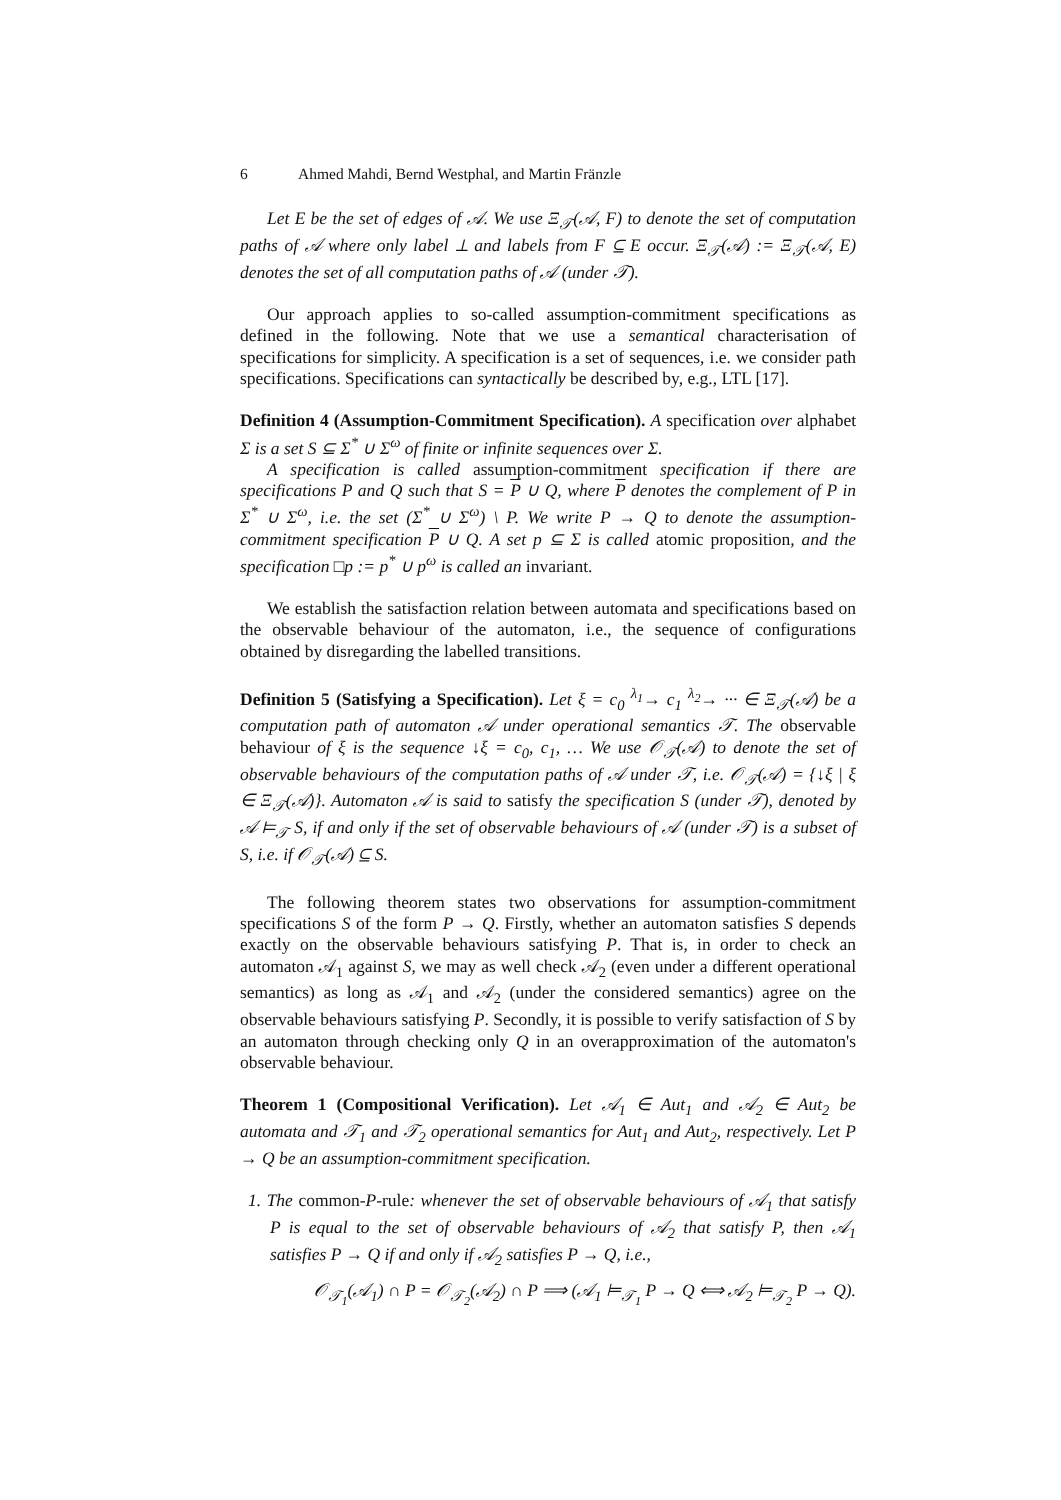6 Ahmed Mahdi, Bernd Westphal, and Martin Fränzle
Let E be the set of edges of 𝒜. We use Ξ<sub>𝒯</sub>(𝒜, F) to denote the set of computation paths of 𝒜 where only label ⊥ and labels from F ⊆ E occur. Ξ<sub>𝒯</sub>(𝒜) := Ξ<sub>𝒯</sub>(𝒜, E) denotes the set of all computation paths of 𝒜 (under 𝒯).
Our approach applies to so-called assumption-commitment specifications as defined in the following. Note that we use a semantical characterisation of specifications for simplicity. A specification is a set of sequences, i.e. we consider path specifications. Specifications can syntactically be described by, e.g., LTL [17].
Definition 4 (Assumption-Commitment Specification). A specification over alphabet Σ is a set S ⊆ Σ<sup>*</sup> ∪ Σ<sup>ω</sup> of finite or infinite sequences over Σ.
A specification is called assumption-commitment specification if there are specifications P and Q such that S = P ∪ Q, where P denotes the complement of P in Σ<sup>*</sup> ∪ Σ<sup>ω</sup>, i.e. the set (Σ<sup>*</sup> ∪ Σ<sup>ω</sup>) \ P. We write P → Q to denote the assumption-commitment specification P ∪ Q. A set p ⊆ Σ is called atomic proposition, and the specification □p := p<sup>*</sup> ∪ p<sup>ω</sup> is called an invariant.
We establish the satisfaction relation between automata and specifications based on the observable behaviour of the automaton, i.e., the sequence of configurations obtained by disregarding the labelled transitions.
Definition 5 (Satisfying a Specification). Let ξ = c<sub>0</sub> <sup>λ<sub>1</sub></sup>→ c<sub>1</sub> <sup>λ<sub>2</sub></sup>→ ··· ∈ Ξ<sub>𝒯</sub>(𝒜) be a computation path of automaton 𝒜 under operational semantics 𝒯. The observable behaviour of ξ is the sequence ↓ξ = c<sub>0</sub>, c<sub>1</sub>, … We use 𝒪<sub>𝒯</sub>(𝒜) to denote the set of observable behaviours of the computation paths of 𝒜 under 𝒯, i.e. 𝒪<sub>𝒯</sub>(𝒜) = {↓ξ | ξ ∈ Ξ<sub>𝒯</sub>(𝒜)}. Automaton 𝒜 is said to satisfy the specification S (under 𝒯), denoted by 𝒜 ⊨<sub>𝒯</sub> S, if and only if the set of observable behaviours of 𝒜 (under 𝒯) is a subset of S, i.e. if 𝒪<sub>𝒯</sub>(𝒜) ⊆ S.
The following theorem states two observations for assumption-commitment specifications S of the form P → Q. Firstly, whether an automaton satisfies S depends exactly on the observable behaviours satisfying P. That is, in order to check an automaton 𝒜<sub>1</sub> against S, we may as well check 𝒜<sub>2</sub> (even under a different operational semantics) as long as 𝒜<sub>1</sub> and 𝒜<sub>2</sub> (under the considered semantics) agree on the observable behaviours satisfying P. Secondly, it is possible to verify satisfaction of S by an automaton through checking only Q in an overapproximation of the automaton's observable behaviour.
Theorem 1 (Compositional Verification). Let 𝒜<sub>1</sub> ∈ Aut<sub>1</sub> and 𝒜<sub>2</sub> ∈ Aut<sub>2</sub> be automata and 𝒯<sub>1</sub> and 𝒯<sub>2</sub> operational semantics for Aut<sub>1</sub> and Aut<sub>2</sub>, respectively. Let P → Q be an assumption-commitment specification.
1. The common-P-rule: whenever the set of observable behaviours of 𝒜<sub>1</sub> that satisfy P is equal to the set of observable behaviours of 𝒜<sub>2</sub> that satisfy P, then 𝒜<sub>1</sub> satisfies P → Q if and only if 𝒜<sub>2</sub> satisfies P → Q, i.e.,
𝒪<sub>𝒯<sub>1</sub></sub>(𝒜<sub>1</sub>) ∩ P = 𝒪<sub>𝒯<sub>2</sub></sub>(𝒜<sub>2</sub>) ∩ P ⟹ (𝒜<sub>1</sub> ⊨<sub>𝒯<sub>1</sub></sub> P → Q ⟺ 𝒜<sub>2</sub> ⊨<sub>𝒯<sub>2</sub></sub> P → Q).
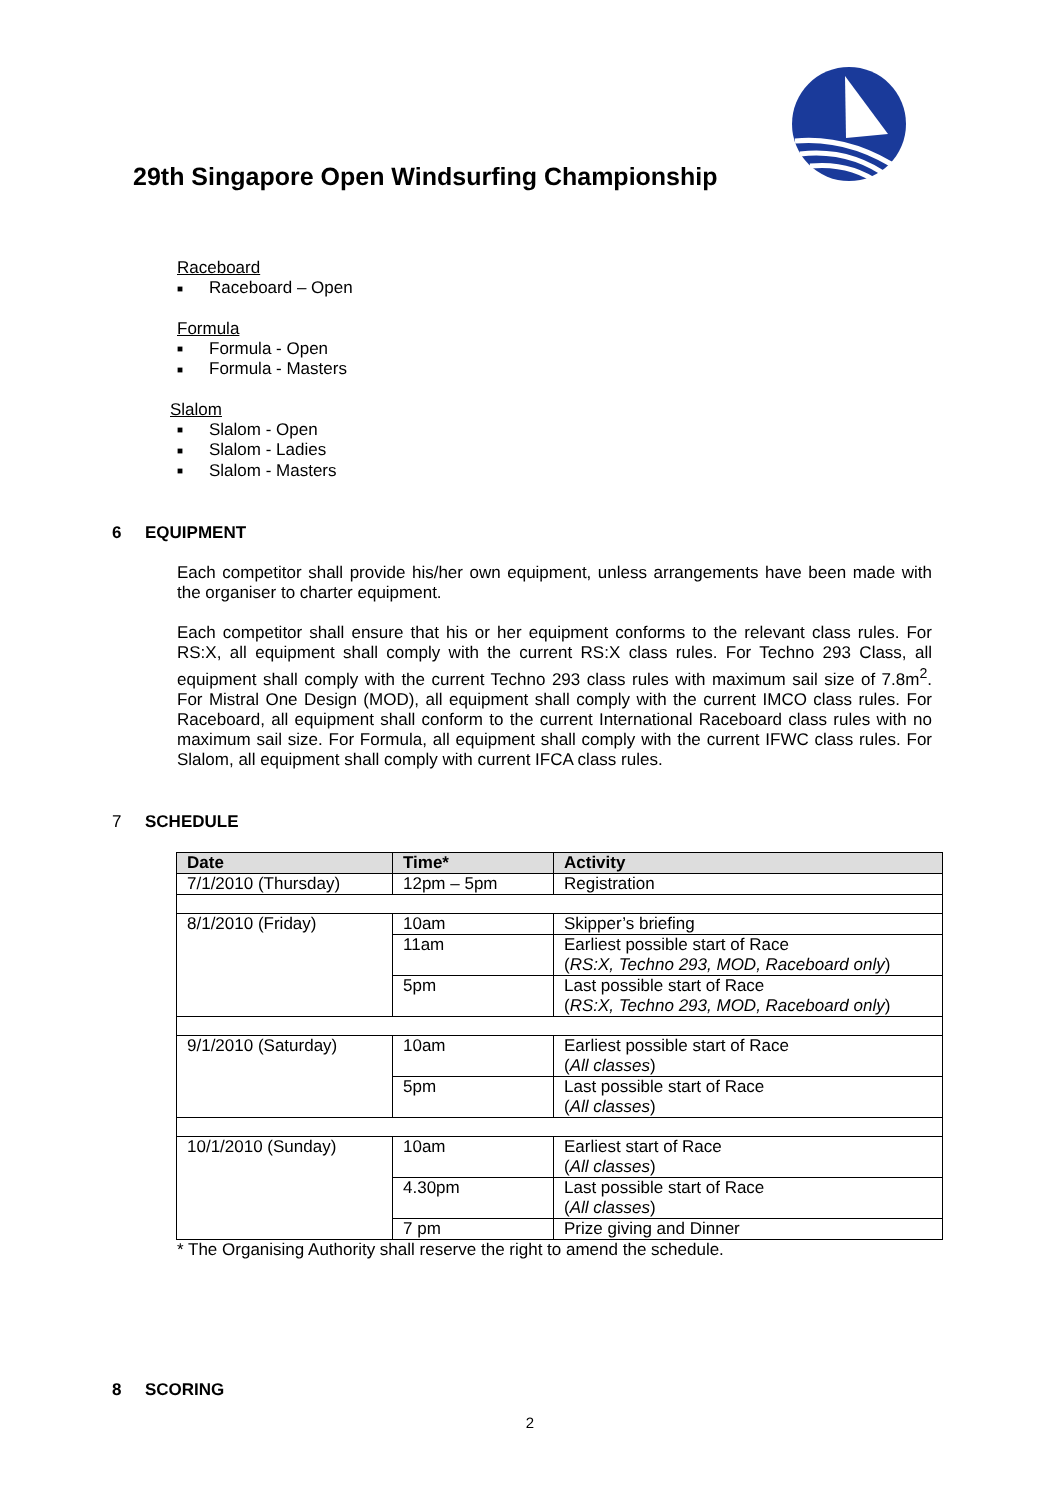29th Singapore Open Windsurfing Championship
Raceboard
■ Raceboard – Open
Formula
■ Formula - Open
■ Formula - Masters
Slalom
■ Slalom - Open
■ Slalom - Ladies
■ Slalom - Masters
6 EQUIPMENT
Each competitor shall provide his/her own equipment, unless arrangements have been made with the organiser to charter equipment.
Each competitor shall ensure that his or her equipment conforms to the relevant class rules. For RS:X, all equipment shall comply with the current RS:X class rules. For Techno 293 Class, all equipment shall comply with the current Techno 293 class rules with maximum sail size of 7.8m<sup>2</sup>. For Mistral One Design (MOD), all equipment shall comply with the current IMCO class rules. For Raceboard, all equipment shall conform to the current International Raceboard class rules with no maximum sail size. For Formula, all equipment shall comply with the current IFWC class rules. For Slalom, all equipment shall comply with current IFCA class rules.
7 SCHEDULE
| Date | Time* | Activity |
| --- | --- | --- |
| 7/1/2010 (Thursday) | 12pm – 5pm | Registration |
| 8/1/2010 (Friday) | 10am | Skipper’s briefing |
| | 11am | Earliest possible start of Race ( RS:X, Techno 293, MOD, Raceboard only ) |
| | 5pm | Last possible start of Race ( RS:X, Techno 293, MOD, Raceboard only ) |
| 9/1/2010 (Saturday) | 10am | Earliest possible start of Race ( All classes ) |
| | 5pm | Last possible start of Race ( All classes ) |
| 10/1/2010 (Sunday) | 10am | Earliest start of Race ( All classes ) |
| | 4.30pm | Last possible start of Race ( All classes ) |
| | 7 pm | Prize giving and Dinner |
* The Organising Authority shall reserve the right to amend the schedule.
8 SCORING
2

Work request: Copy every line of the data where "Last" is found.

Solution to the exercise:
| | 5pm | Last possible start of Race ( RS:X, Techno 293, MOD, Raceboard only ) |
| | 5pm | Last possible start of Race ( All classes ) |
| | 4.30pm | Last possible start of Race ( All classes ) |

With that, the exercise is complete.